Required work: Could you print the text read from each picture in the material below, line for line and unchanged, leaving out the pictures themselves?

__________________________________________________

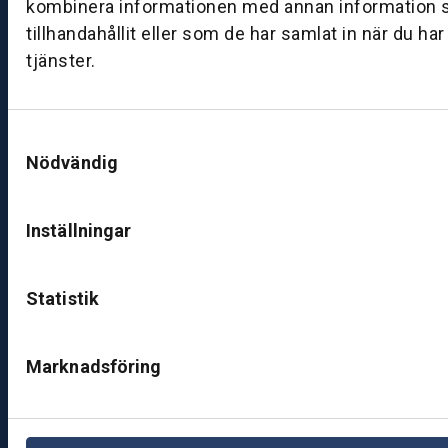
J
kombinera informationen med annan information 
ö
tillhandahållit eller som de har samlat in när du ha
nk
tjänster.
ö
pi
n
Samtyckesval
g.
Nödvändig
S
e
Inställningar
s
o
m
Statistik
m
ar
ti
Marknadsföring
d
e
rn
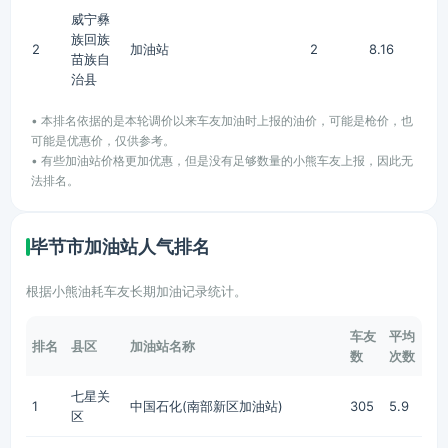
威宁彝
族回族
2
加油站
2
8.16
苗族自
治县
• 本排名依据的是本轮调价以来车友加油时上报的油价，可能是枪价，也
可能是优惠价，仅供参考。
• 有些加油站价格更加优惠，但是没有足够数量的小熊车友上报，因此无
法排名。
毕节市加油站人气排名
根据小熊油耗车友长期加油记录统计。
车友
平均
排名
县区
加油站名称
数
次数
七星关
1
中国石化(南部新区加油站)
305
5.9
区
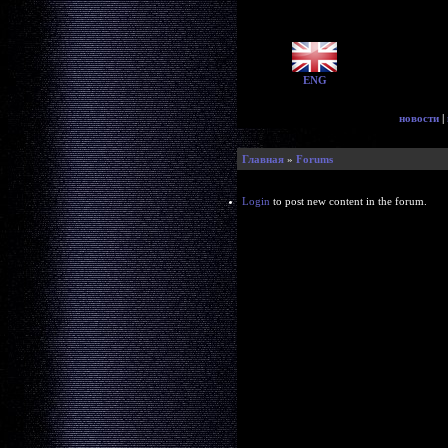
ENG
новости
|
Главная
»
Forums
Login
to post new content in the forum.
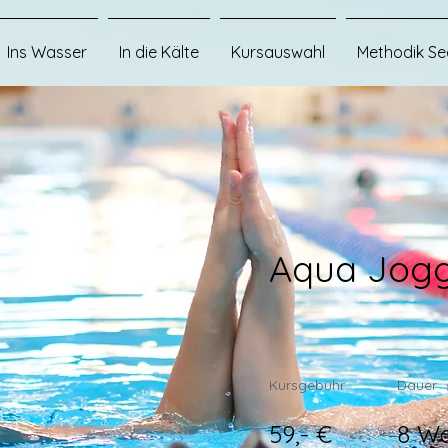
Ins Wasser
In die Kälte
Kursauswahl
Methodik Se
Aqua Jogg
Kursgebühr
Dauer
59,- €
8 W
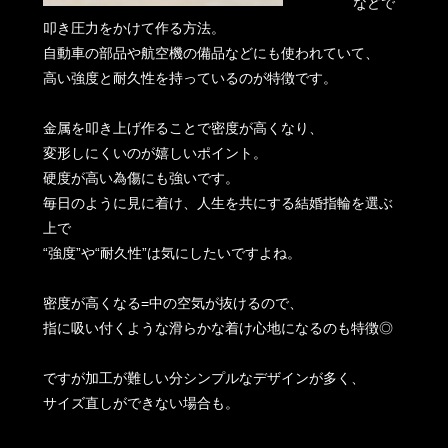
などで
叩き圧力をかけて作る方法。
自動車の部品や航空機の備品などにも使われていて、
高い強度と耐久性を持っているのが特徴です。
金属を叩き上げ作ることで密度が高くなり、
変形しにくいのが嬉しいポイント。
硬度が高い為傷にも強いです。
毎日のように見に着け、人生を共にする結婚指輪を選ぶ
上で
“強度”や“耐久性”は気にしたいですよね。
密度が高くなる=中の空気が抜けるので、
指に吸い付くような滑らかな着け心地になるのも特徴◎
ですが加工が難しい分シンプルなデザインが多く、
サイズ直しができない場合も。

__________________________________________________

Expected output:
J
kombinera informationen med annan information 
ö
tillhandahållit eller som de har samlat in när du ha
nk
tjänster.
ö
pi
n
Samtyckesval
g.
Nödvändig
S
e
Inställningar
s
o
m
Statistik
m
ar
ti
Marknadsföring
d
e
rn
威宁彝
族回族
2
加油站
2
8.16
苗族自
治县
• 本排名依据的是本轮调价以来车友加油时上报的油价，可能是枪价，也
可能是优惠价，仅供参考。
• 有些加油站价格更加优惠，但是没有足够数量的小熊车友上报，因此无
法排名。
毕节市加油站人气排名
根据小熊油耗车友长期加油记录统计。
车友
平均
排名
县区
加油站名称
数
次数
七星关
1
中国石化(南部新区加油站)
305
5.9
区
ENG
новости
|
Главная
»
Forums
Login
to post new content in the forum.
Ins Wasser
In die Kälte
Kursauswahl
Methodik Se
Aqua Jogg
Kursgebühr
Dauer
59,- €
8 W
などで
叩き圧力をかけて作る方法。
自動車の部品や航空機の備品などにも使われていて、
高い強度と耐久性を持っているのが特徴です。
金属を叩き上げ作ることで密度が高くなり、
変形しにくいのが嬉しいポイント。
硬度が高い為傷にも強いです。
毎日のように見に着け、人生を共にする結婚指輪を選ぶ
上で
“強度”や“耐久性”は気にしたいですよね。
密度が高くなる=中の空気が抜けるので、
指に吸い付くような滑らかな着け心地になるのも特徴◎
ですが加工が難しい分シンプルなデザインが多く、
サイズ直しができない場合も。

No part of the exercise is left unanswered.